We saw and heard it all over the weekend: the peaceful protests and the self-described anarchists called the Black Bloc, as the G20 leaders came to Toronto.
I’m amused when the discussion of methods of protesting descends into the “right” to protest. Just because you have the right to protest, which you certainly do, doesn’t mean you’re allowed to do it in any way your little brain imagines. Holding signs and chanting? All good. Throwing rocks and bottles at police just because they’re police? Not good. Hello tiny jail cell with a shared, open-air toilet.
The Black Bloc is a group of anti-corporation, violence-loving people all clad in black. They’re very well organized and stay connected via radios (Made by whom? Corporations!) and hide behind masks and helmets (Made by whom??) so that when one emerges from the crowd to pelt a police officer or smash a window, they can slink back into the group virtually unnoticed. They create chaos and then ditch their clothes for regular ones making it difficult to track them. A CTV producer apparently got caught up in the melee and ended up under arrest. Oh well, that doesn’t upset me really. We’re dealing with humans and in the midst of confusing chaos mistakes can be made. If you’re a journalist working a crazy protest, stuff happens. There’s a great story in the experience of spending a night in a jail cell.
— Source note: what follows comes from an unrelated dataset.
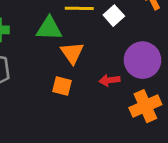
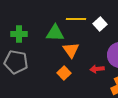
orange square: (62, 86) -> (64, 73), turned 32

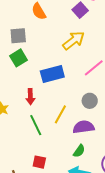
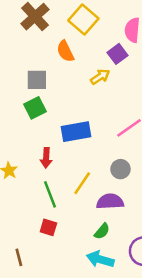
yellow arrow: (74, 41) -> (100, 77), moved, size x0.7
red square: (39, 162) -> (48, 227), moved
Protests can be the catalysts for change but I thought that the idea was to explain yourself to bring others onside to create a louder voice to call for that change. Most of this weekend’s protests were a complete turnoff. Destruction, mayhem, violence – screaming at police officers who are our neighbours and fellow citizens, “how much do they pay you?” Not enough, judging by what was required of them on the weekend. Not nearly enough.